Зато материал биографический привлекал его всегда. До страсти любил рыться в старых журналах, особенно исторических, архивных. Собирал словари, лексиконы, справочники. Считал, что их должно быть как можно больше, по всем вопросам, всегда под рукой, без них литератору нельзя. Он и меня снабжал ими. Из множества утерянных мною за годы войны книг сохранились две, подаренные им: М. И. Михельсон. Ходячие и меткие слова (Санкт-Петербург, 1896) и Масперо. Древняя история народов востока (Москва, 1911). Вот как пример юмористическая надпись на книге Масперо: «Дорогой Сережа! К вопросу о книжных долгах. Посылаю тебе первую из серии (одна книга — это не звучит!). Вторую уже подготавливаю для тебя. Обрати внимание на переплет. Этой материей была обита мебель в имении предков (во флигеле) в 30-х годах прошлого века. Он стоит 75 рублей. Твой М. Б. Москва, 2 января 1938 г.».

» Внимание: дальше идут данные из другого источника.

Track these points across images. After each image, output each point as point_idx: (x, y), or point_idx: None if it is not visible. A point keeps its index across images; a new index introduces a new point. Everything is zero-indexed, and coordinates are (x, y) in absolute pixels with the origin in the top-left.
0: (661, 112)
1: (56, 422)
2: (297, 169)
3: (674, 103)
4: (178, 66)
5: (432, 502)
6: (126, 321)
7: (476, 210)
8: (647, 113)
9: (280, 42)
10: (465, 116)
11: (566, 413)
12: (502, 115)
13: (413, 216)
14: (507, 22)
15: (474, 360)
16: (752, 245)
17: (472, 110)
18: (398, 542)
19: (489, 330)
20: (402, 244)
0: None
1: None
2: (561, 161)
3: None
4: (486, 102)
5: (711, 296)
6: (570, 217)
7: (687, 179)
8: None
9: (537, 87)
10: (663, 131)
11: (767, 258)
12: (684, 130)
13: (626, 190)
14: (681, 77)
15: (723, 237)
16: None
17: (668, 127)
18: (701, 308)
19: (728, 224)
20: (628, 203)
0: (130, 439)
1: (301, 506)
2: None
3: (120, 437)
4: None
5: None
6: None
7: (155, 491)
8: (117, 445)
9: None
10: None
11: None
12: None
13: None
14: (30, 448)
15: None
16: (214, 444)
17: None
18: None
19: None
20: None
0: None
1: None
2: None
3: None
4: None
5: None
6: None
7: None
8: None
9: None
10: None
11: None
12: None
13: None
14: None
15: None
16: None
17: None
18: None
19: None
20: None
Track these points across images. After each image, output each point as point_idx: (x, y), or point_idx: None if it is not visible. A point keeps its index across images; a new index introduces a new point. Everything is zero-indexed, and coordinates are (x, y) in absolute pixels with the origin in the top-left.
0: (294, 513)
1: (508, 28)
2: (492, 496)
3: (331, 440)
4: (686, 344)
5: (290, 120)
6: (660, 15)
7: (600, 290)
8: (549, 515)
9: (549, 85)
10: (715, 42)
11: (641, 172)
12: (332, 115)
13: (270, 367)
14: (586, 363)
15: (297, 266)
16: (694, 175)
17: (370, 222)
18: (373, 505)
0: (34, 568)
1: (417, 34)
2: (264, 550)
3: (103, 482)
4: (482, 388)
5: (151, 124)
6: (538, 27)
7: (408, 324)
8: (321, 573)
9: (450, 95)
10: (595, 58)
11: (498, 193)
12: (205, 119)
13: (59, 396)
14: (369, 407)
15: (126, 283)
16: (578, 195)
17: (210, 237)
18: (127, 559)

Ему претили словесные штампы, ужасала казенная узость обобщений. Не менее этого его раздражало «новаторство» — намеренная невнятица, гримасы уродливого языка или нарочито грубый натурализм. Игра жаргонными словечками, якобы фиксирующими современный язык, а в особенности откровенная непристойность и словесный цинизм вызывали у него брезгливость. Мода? Ах да, мода! Но все это унижает литературу и коверкает вкус читателя!..

Однажды я застал его нахмуренно уткнувшимся в какую-то книгу. Я было взглянул, что он читает, но он прикрыл переплет.

— Обойдемся без имен. Неважно, о ком речь. — И повернулся ко мне. — Послушай, а литература-то ужасная вещь! Ну, разумеется, то, что она может стать блистательной лестницей, по которой человек, надевши лакейскую ливрею, при умении и удаче возносится чуть ли не на самый верх, это не мы выдумали, это всегда было. Но хорошо бы — без членовредительства. Погоди, не перебивай. — Он таинственно поманил меня пальцем. — Вот что я тебе скажу, но это величайший секрет: нам уже грозит многописательство, то есть массовое нашествие литературных гномов, а это, брат, опаснейшая для литературы штука!..

вернуться

70

Таких списков было несколько. Первый назывался — «Список врагов М. Булгакова по Турбиным», более полный (на нем есть сбоку приписка, рукой Елены Сергеевны).: «Авторы ругательных статей о Мише». Булгаков М. А. Дневники. Письма /Сост. В. Лосев. М., 1997.